Exercise description: Please update the records by replacing "posts" with "entries" and leaving everything else unchanged. Begin at the line that has "January 2025", stop after the line that has "August 2023", and return only those lines.

· · · · · · ·

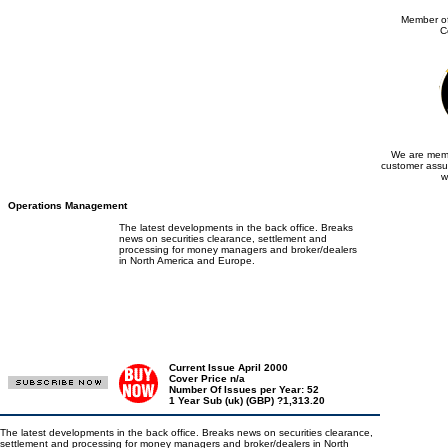
Member of
C
We are memb
customer assu
w
Operations Management
The latest developments in the back office. Breaks
news on securities clearance, settlement and
processing for money managers and broker/dealers
in North America and Europe.
Current Issue April 2000
Cover Price n/a
Number Of Issues per Year: 52
1 Year Sub (uk) (GBP) ?1,313.20
The latest developments in the back office. Breaks news on securities clearance,
settlement and processing for money managers and broker/dealers in North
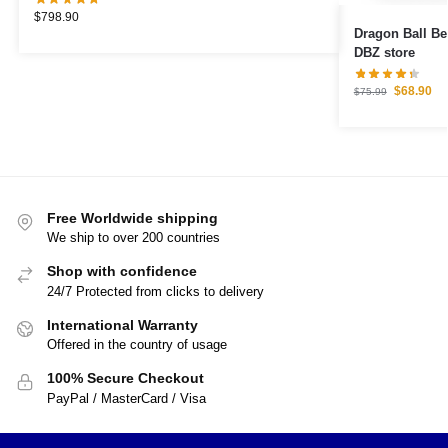
$
798.90
Dragon Ball B
DBZ store
$
68.90
$
75.99
Free Worldwide shipping
We ship to over 200 countries
Shop with confidence
24/7 Protected from clicks to delivery
International Warranty
Offered in the country of usage
100% Secure Checkout
PayPal / MasterCard / Visa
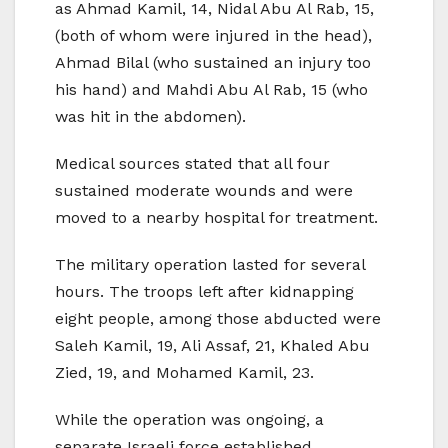
as Ahmad Kamil, 14, Nidal Abu Al Rab, 15,
(both of whom were injured in the head),
Ahmad Bilal (who sustained an injury too
his hand) and Mahdi Abu Al Rab, 15 (who
was hit in the abdomen).
Medical sources stated that all four
sustained moderate wounds and were
moved to a nearby hospital for treatment.
The military operation lasted for several
hours. The troops left after kidnapping
eight people, among those abducted were
Saleh Kamil, 19, Ali Assaf, 21, Khaled Abu
Zied, 19, and Mohamed Kamil, 23.
While the operation was ongoing, a
separate Israeli force established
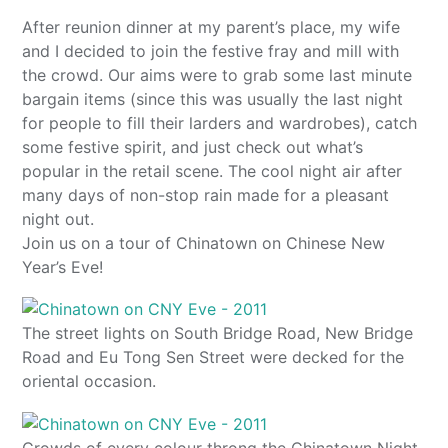
After reunion dinner at my parent’s place, my wife
and I decided to join the festive fray and mill with
the crowd. Our aims were to grab some last minute
bargain items (since this was usually the last night
for people to fill their larders and wardrobes), catch
some festive spirit, and just check out what’s
popular in the retail scene. The cool night air after
many days of non-stop rain made for a pleasant
night out.
Join us on a tour of Chinatown on Chinese New
Year’s Eve!
The street lights on South Bridge Road, New Bridge
Road and Eu Tong Sen Street were decked for the
oriental occasion.
Crowds of every colour throng the Chinatown Night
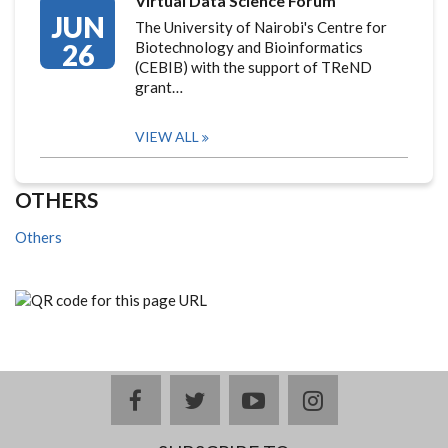
Virtual Data Science Forum
JUN
The University of Nairobi's Centre for
26
Biotechnology and Bioinformatics
(CEBIB) with the support of TReND
grant…
VIEW ALL
OTHERS
Others
facebook
twitter
youtube
instagram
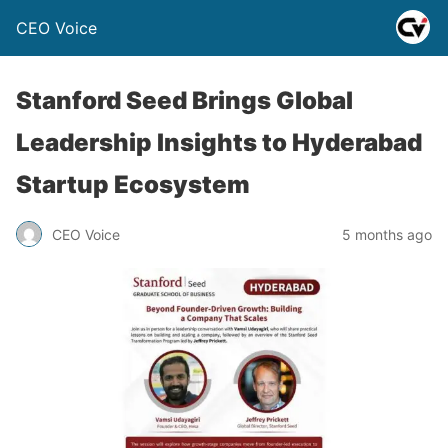
CEO Voice
Stanford Seed Brings Global
Leadership Insights to Hyderabad
Startup Ecosystem
CEO Voice
5 months ago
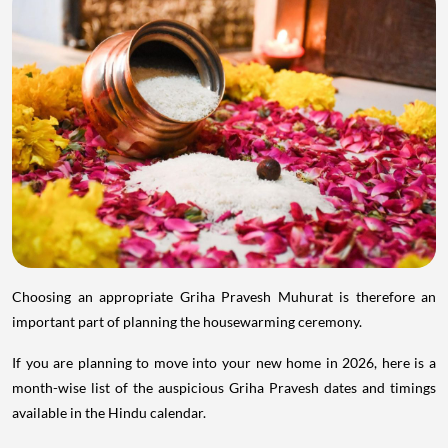
Choosing an appropriate Griha Pravesh Muhurat is therefore an
important part of planning the housewarming ceremony.
If you are planning to move into your new home in 2026, here is a
month-wise list of the auspicious Griha Pravesh dates and timings
available in the Hindu calendar.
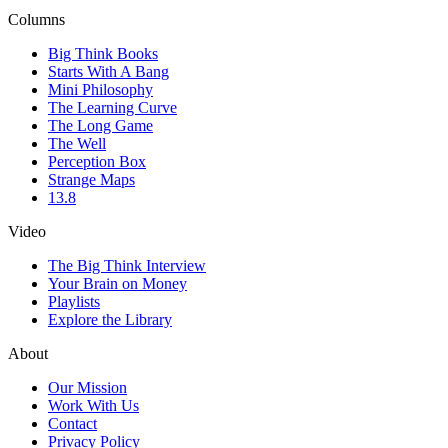
Columns
Big Think Books
Starts With A Bang
Mini Philosophy
The Learning Curve
The Long Game
The Well
Perception Box
Strange Maps
13.8
Video
The Big Think Interview
Your Brain on Money
Playlists
Explore the Library
About
Our Mission
Work With Us
Contact
Privacy Policy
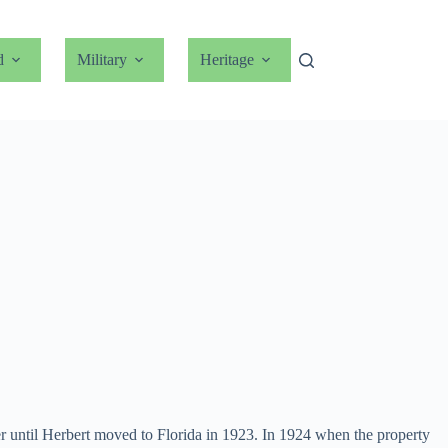
d
Military
Heritage
ther until Herbert moved to Florida in 1923. In 1924 when the property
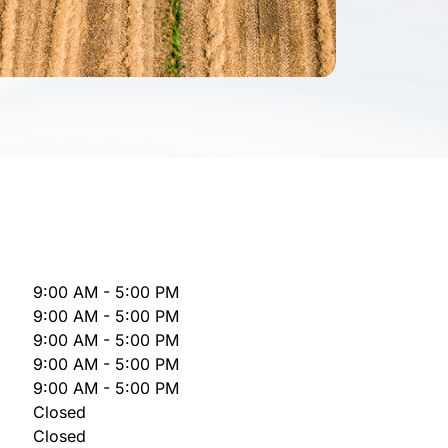
9:00 AM - 5:00 PM
9:00 AM - 5:00 PM
9:00 AM - 5:00 PM
9:00 AM - 5:00 PM
9:00 AM - 5:00 PM
Closed
Closed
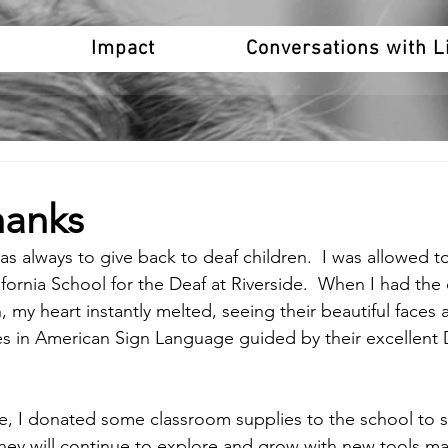
o
Impact
Conversations with L
hanks
always to give back to deaf children.  I was allowed to 
fornia School for the Deaf at Riverside.  When I had the
n, my heart instantly melted, seeing their beautiful faces 
s in American Sign Language guided by their excellent 
ive, I donated some classroom supplies to the school to s
they will continue to explore and grow with new tools ma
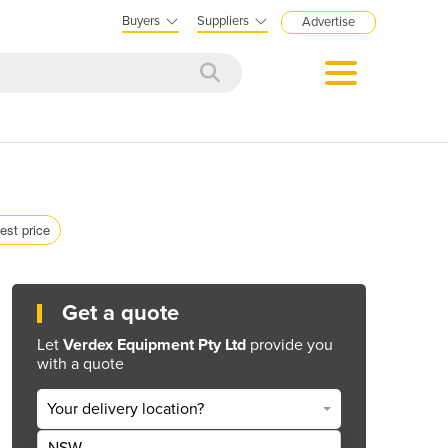
Buyers
Suppliers
Advertise
est price
Get a quote
Let
Verdex Equipment Pty Ltd
provide you
with a quote
Your delivery location?
NSW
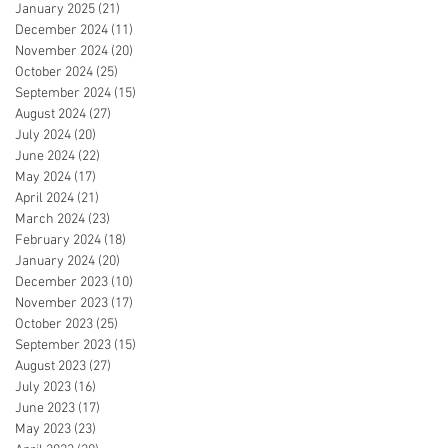
January 2025
(21)
21 posts
December 2024
(11)
11 posts
November 2024
(20)
20 posts
October 2024
(25)
25 posts
September 2024
(15)
15 posts
August 2024
(27)
27 posts
July 2024
(20)
20 posts
June 2024
(22)
22 posts
May 2024
(17)
17 posts
April 2024
(21)
21 posts
March 2024
(23)
23 posts
February 2024
(18)
18 posts
January 2024
(20)
20 posts
December 2023
(10)
10 posts
November 2023
(17)
17 posts
October 2023
(25)
25 posts
September 2023
(15)
15 posts
August 2023
(27)
27 posts
July 2023
(16)
16 posts
June 2023
(17)
17 posts
May 2023
(23)
23 posts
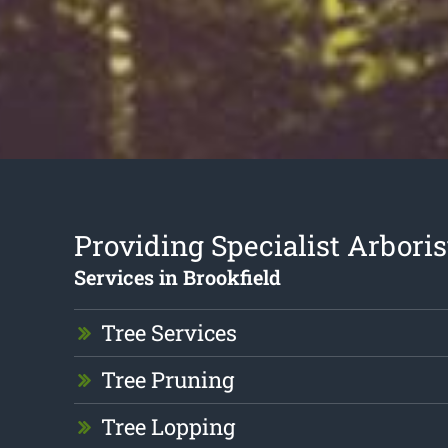
Providing Specialist Arboris
Services in Brookfield
Tree Services
Tree Pruning
Tree Lopping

· · · · · · ·

Final answer:
January 2025
(21)
21 entries
December 2024
(11)
11 entries
November 2024
(20)
20 entries
October 2024
(25)
25 entries
September 2024
(15)
15 entries
August 2024
(27)
27 entries
July 2024
(20)
20 entries
June 2024
(22)
22 entries
May 2024
(17)
17 entries
April 2024
(21)
21 entries
March 2024
(23)
23 entries
February 2024
(18)
18 entries
January 2024
(20)
20 entries
December 2023
(10)
10 entries
November 2023
(17)
17 entries
October 2023
(25)
25 entries
September 2023
(15)
15 entries
August 2023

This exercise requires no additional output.